--- Fragment strony ---

Rozdzielnia napięcia

Sprowadzono również sprzęt z Czechosłowacji i Niemiec Zachodnich z koncernu AEG (urządzenia elektro-techniczne). Wiązało się to z realizacją zamówień w dłuższym okresie czasu i regulowaniem należności w twardej walucie. Na miejsce musieli przyjechać specjaliści, aby sprzęt zamontować, sprawdzić i uruchomić, a to wydłużało zapewne czas ukończenia obiektu i jego pełnej gotowości.


Dyspozytornia. Pulpit sterowniczy, na ścianie szafka z kluczami

Spróbujmy ustalić datę zakończenia budowy, mając na uwadze zakres prac, fakty i relacje świadków. Otóż wewnątrz schronu, na tabliczkach znamionowych urządzeń technicznych, są umieszczone daty ich wyprodukowania, podane w latach: 1981, 1983, 1984.
Ciekawa jest również data widniejąca na dokumencie przepisów obsługi stacji baterii akumulatorowej.


Akumulatorownia

Datą tą jest maj 1986 roku. Czy jest to data określająca gotowość bojową obiektu? Nadal trudno z całą pewnością rozstrzygnąć, ale określa go w sposób przybliżony.
Mając powyższe na uwadze, w szczególności relację świadków, należy przyjąć, że budowa trwała od 1982 roku do 1985 roku.

Początek i koniec służby
Datę gotowości bojowej schronu trudno w tej chwili jednoznacznie określić. Zapewne przypada ona po zakończeniu budowy, czyli po 1985 roku.
Przy obecnym stanie wiedzy równie trudno jednoznacznie określić datę wyłączenia obiektu z eksploatacji.
Czy w roku 2002 (!) schron nadal funkcjonował? Otóż data "kwiecień 2002 roku" jest umieszczona na zbiorniku jako data zalania zbiornika  znajdującego się w akumulatorni płynem neutralizującym (dokładnie 3,5% roztworem kwasu borowego, stosowanym do przemywania skóry w stanach zapalnych, np. po poparzeniach ługami). Czy w 2002 roku ktoś nadal obsługiwał kilkadziesiąt akumulatorów? Czy to znaczy, że schron utrzymywano nadal w gotowości bojowej w 2002 roku? Trudno z całą pewnością odpowiedzieć. Jednak ktoś w określonym celu ową datę na zbiorniku umieścił…
Według relacji świadka, kłódka na bramie wjazdowej ostatni raz została powieszona przez wojsko w styczniu 2004 roku. I to jest ostateczna data odejścia schronu do "rezerwy".

---

Zadania do wykonania:
1) Przytocz dosłownie fragment tekstu o schronie między słowami „Dyspozytornia. Pulpit sterowniczy, na” a „w sposób przybliżony.”, wliczając oba te miejsca.
2) Napisz, co następuje w tekście o schronie po jego ostatnim zdaniu.

--- Dostarczone dane ---

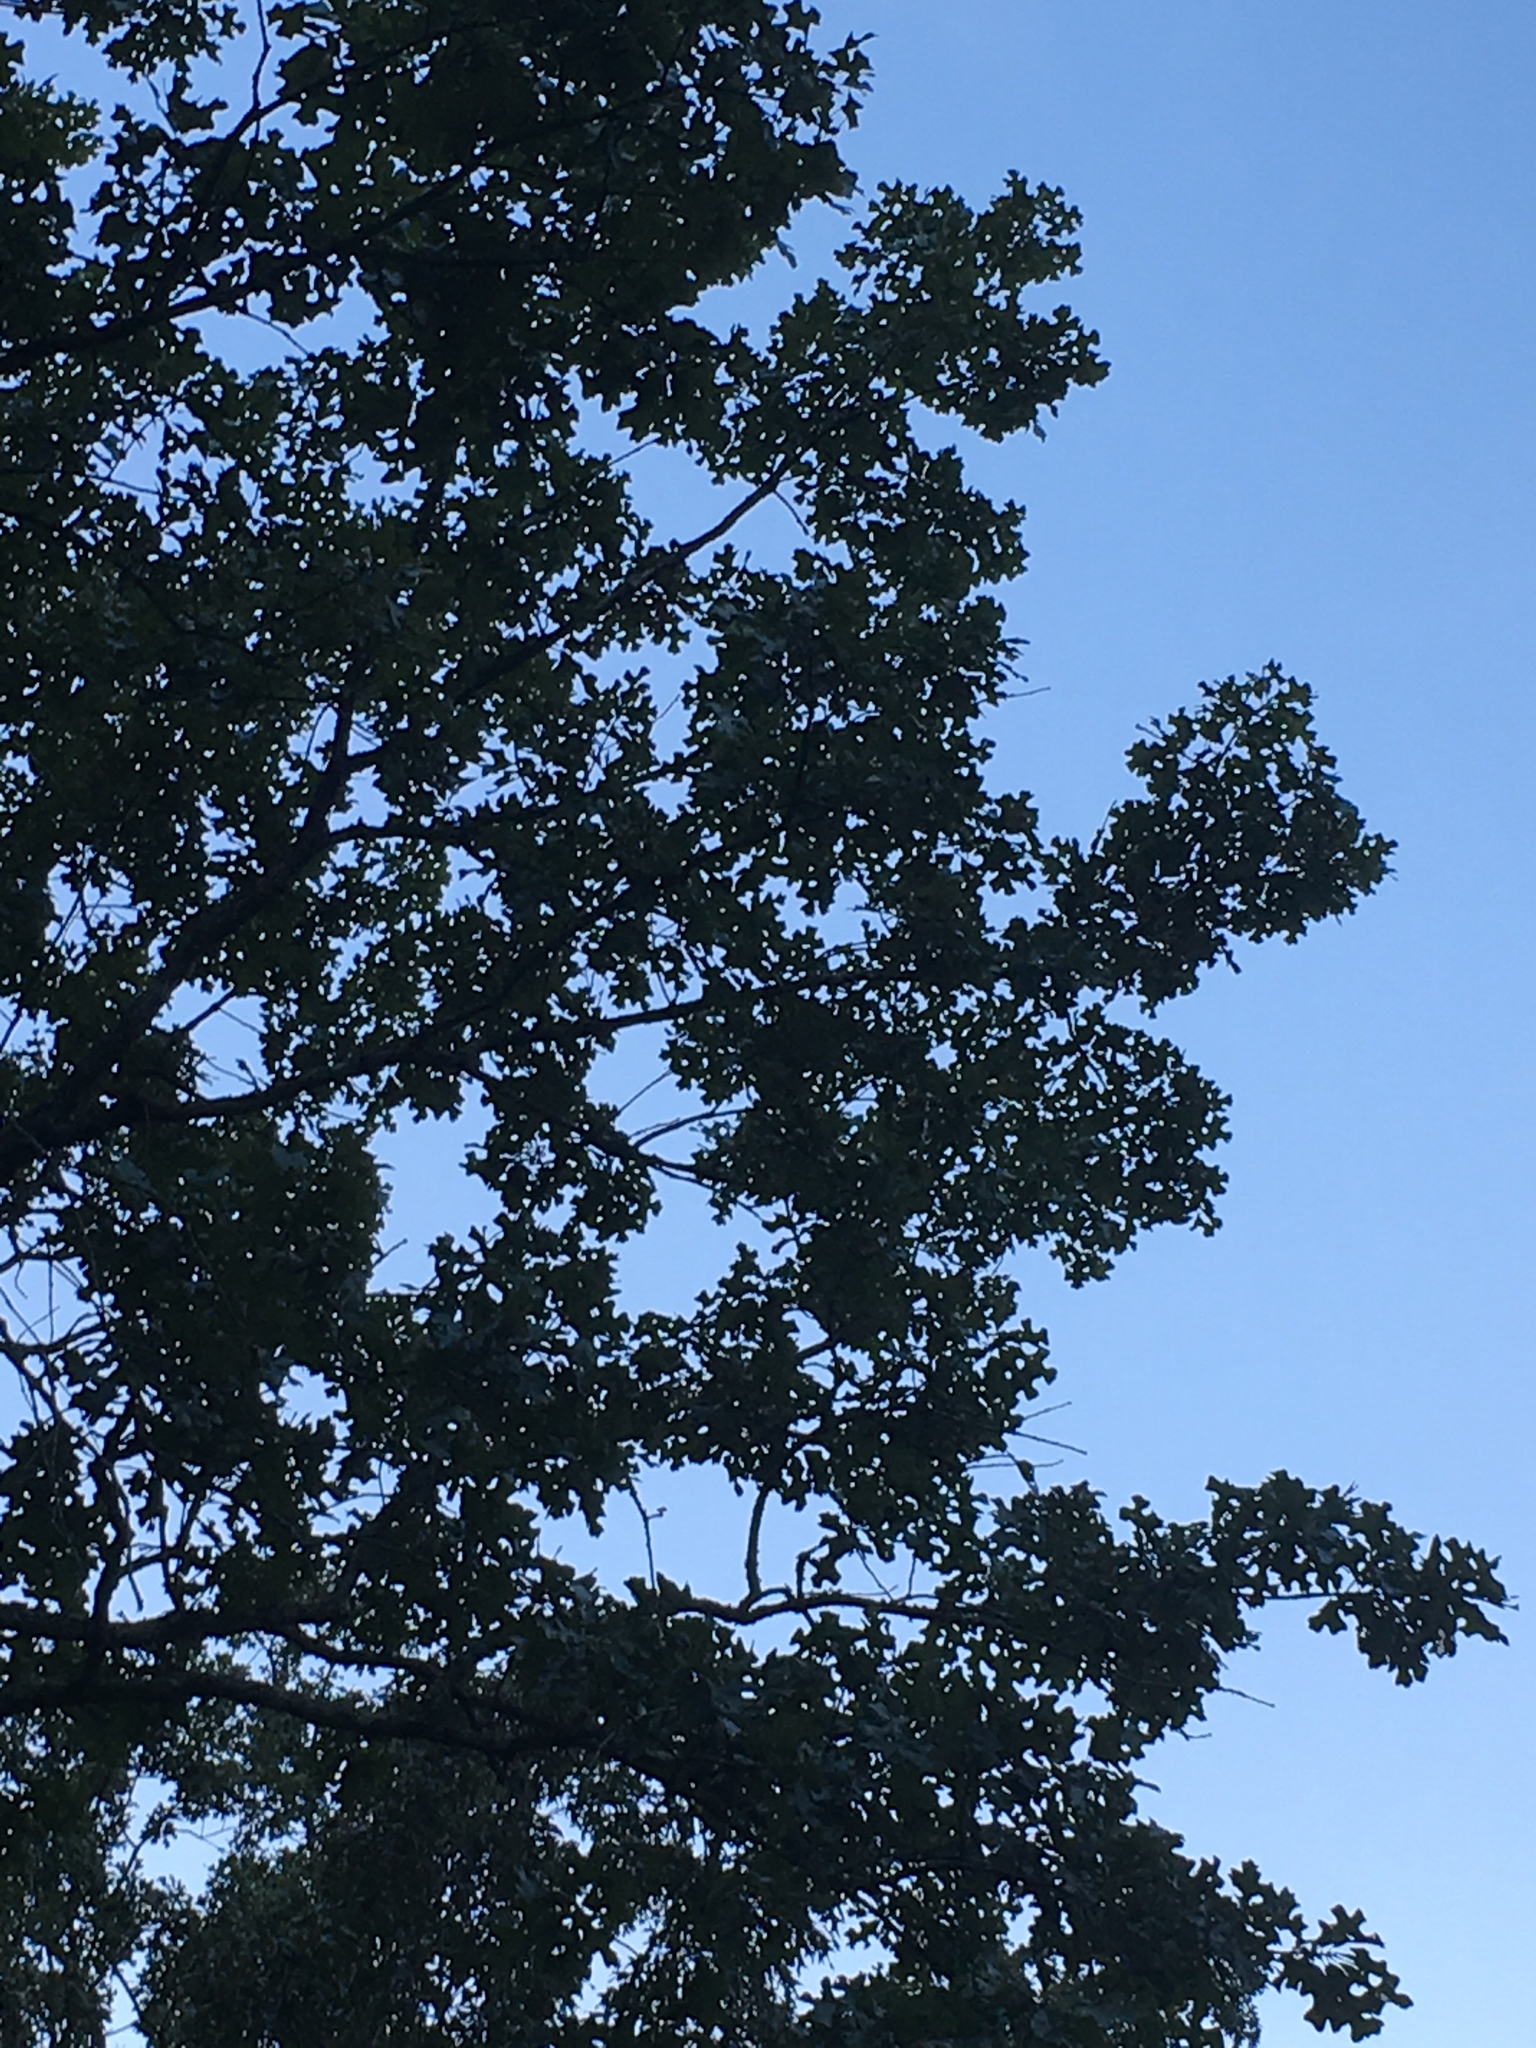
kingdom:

---

Wyniki zadań:
1)
Dyspozytornia. Pulpit sterowniczy, na ścianie szafka z kluczami

Spróbujmy ustalić datę zakończenia budowy, mając na uwadze zakres prac, fakty i relacje świadków. Otóż wewnątrz schronu, na tabliczkach znamionowych urządzeń technicznych, są umieszczone daty ich wyprodukowania, podane w latach: 1981, 1983, 1984.
Ciekawa jest również data widniejąca na dokumencie przepisów obsługi stacji baterii akumulatorowej.


Akumulatorownia

Datą tą jest maj 1986 roku. Czy jest to data określająca gotowość bojową obiektu? Nadal trudno z całą pewnością rozstrzygnąć, ale określa go w sposób przybliżony.

2)
Labirynt pod ziemią
Do wnętrza schronu pod ziemią prowadzą z budynku stacji uzdatniania wody schody na dwóch poziomach, umieszczone w linii prostej. Podziemnym korytarzem docieramy do stalowych drzwi pierwszej śluzy. Po przekroczeniu czterech śluz powietrznych jesteśmy w środku. Wnętrze schronu to labirynt korytarzy i pomieszczeń. Gdyby nie brak okien, wydawać by się mogło, że znajdujemy się w "normalnym" budynku. Korytarze są przestronne, a pomieszczenia prawie normalnej wysokości.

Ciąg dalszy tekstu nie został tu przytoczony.